Content Management and Capture

Expand all | Collapse all

Duplicate Document Cleanup

  • 1.  Duplicate Document Cleanup

    Posted Wed October 07, 2020 11:31 AM
    We did a large import of documents into FileNet and found we have thousands that imported twice.  Rather than deleting everything and starting over, or going through and looking at each document and deleting the duplicates, has anyone found a way to automate/process a script or batch operation to search and remove duplicate documents?

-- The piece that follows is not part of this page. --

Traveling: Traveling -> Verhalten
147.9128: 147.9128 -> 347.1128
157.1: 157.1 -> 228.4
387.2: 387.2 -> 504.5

    ------------------------------
    David Powell
    ------------------------------


  • 2.  RE: Duplicate Document Cleanup

    Posted Thu October 08, 2020 08:47 AM
    You could try and identify the documents based on some core data that relates them (date created, content size, class id, document title).  You could then do a query (probably in the DB rather than ACCE) on the DocVersion table and sort the columns based on the criteria that would group the same documents together in the output.  Without writing some code (and if the numbers to delete weren't too big) you could export the list of data as a CSV and then import that into EXCEL.   Sorting and filtering the list in EXCEL you could then get the GUIDs to delete (sort them together, create a column to tag the deletions, set the column with delete tag).  Delete the rows you want to keep which leaves you with the list of things to remove in ACCE.  A simple format to generate a IN (<guid),<guid)) where clause can be done using formulas that build on the row above and append the strings to create the list.  Once you've got that IN () where clause, you can then past it into ACCE search SQL view and execute it.  If it returns the ones you want, then turn on the Delete action and run the query again.  It'll take a little time to process and will do it in batches based on the settings for the query in ACCE.  You'll have to run it several times and update the IN() clause each time.

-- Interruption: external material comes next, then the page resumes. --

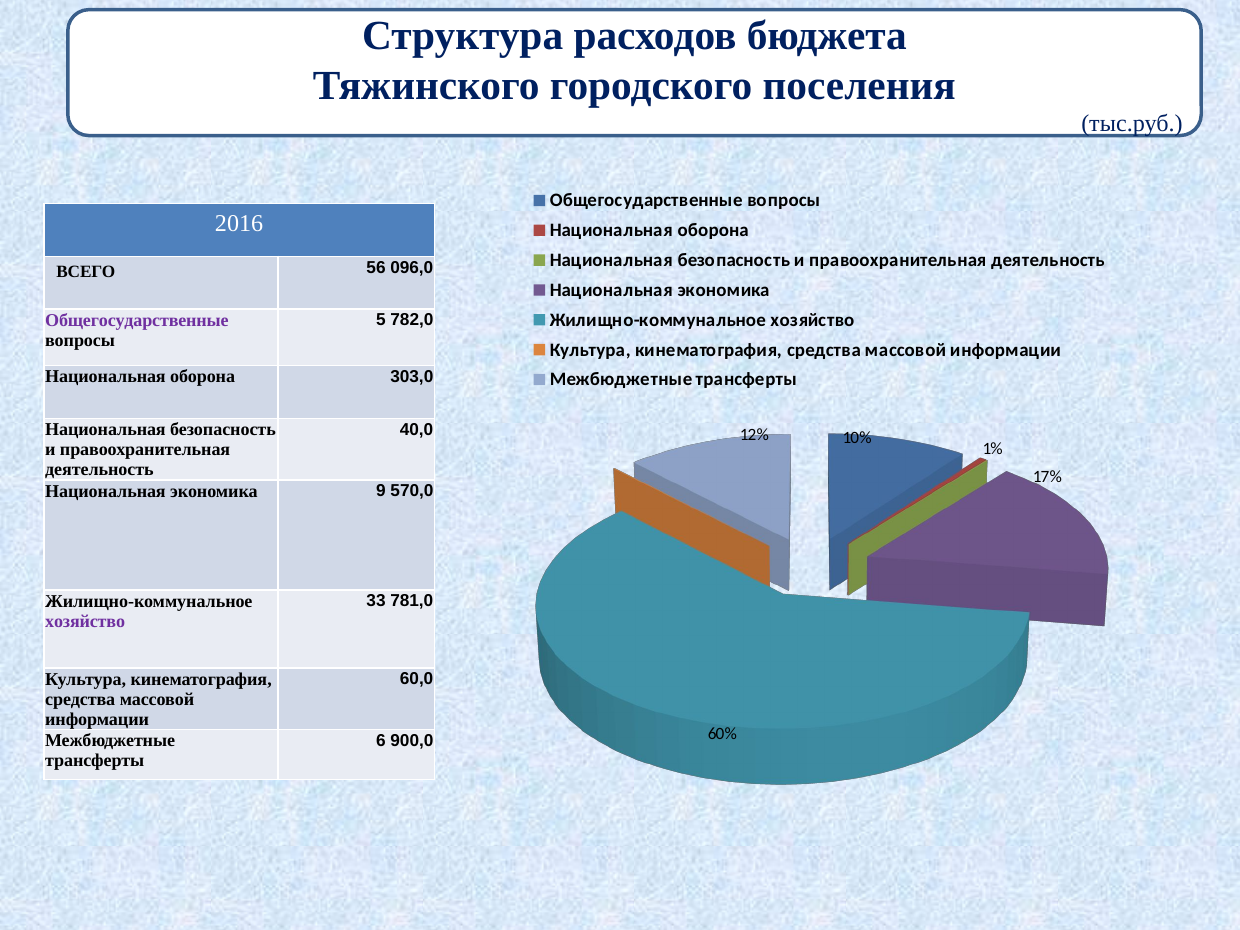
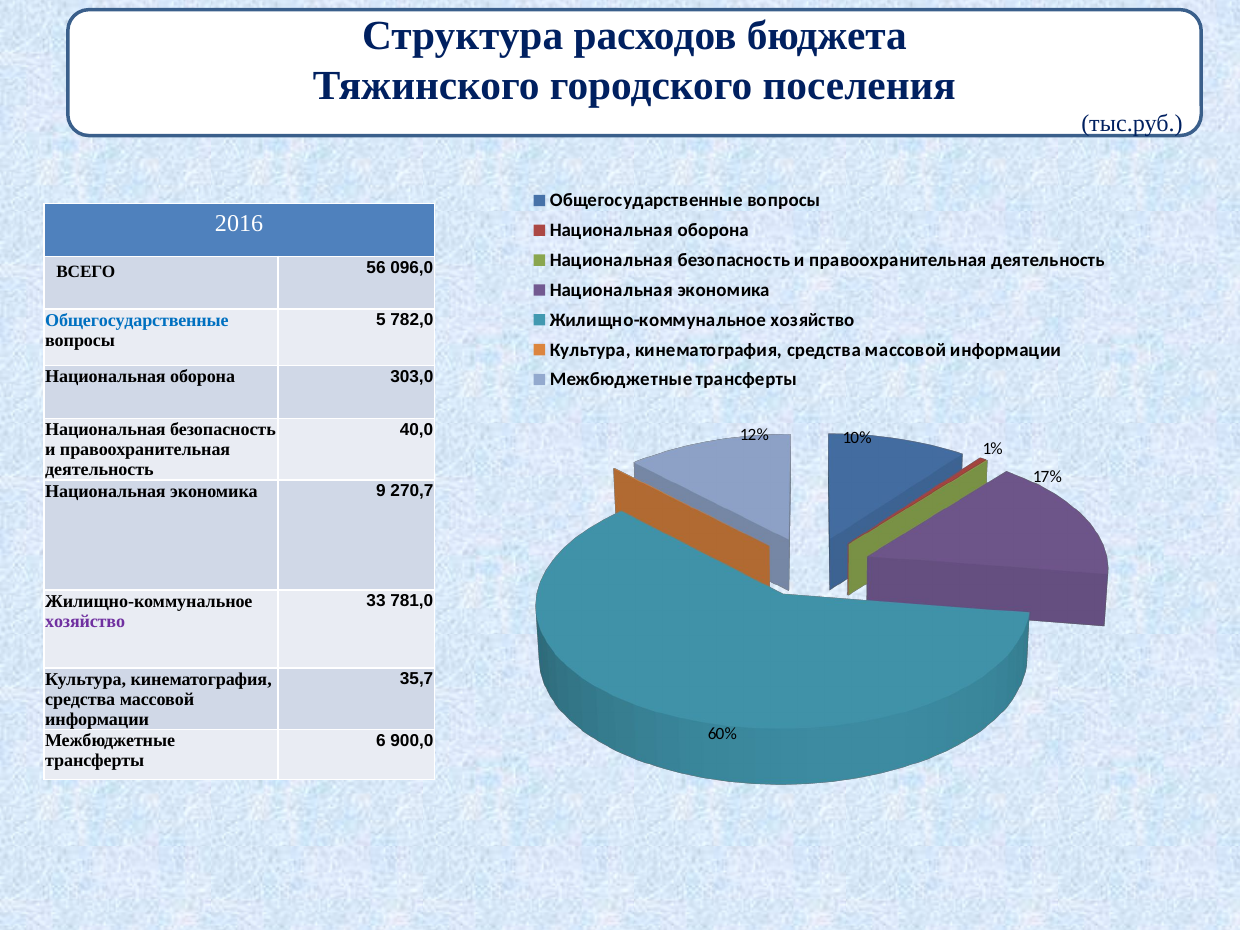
Общегосударственные at (137, 320) colour: purple -> blue
570,0: 570,0 -> 270,7
60,0: 60,0 -> 35,7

    It would be better, if you write some code that does the query and sorts the way you want, then iterates through the results, doing a delete/save on the non-original.  The code is more reliable as the excel /csv path is manual/error-prone.  If you can't determine the query to filter/sort them correctly then it's even more complex.  I'd start with the query, work out the volume, then probably write some code.

    ------------------------------
    David Alfredson
    ------------------------------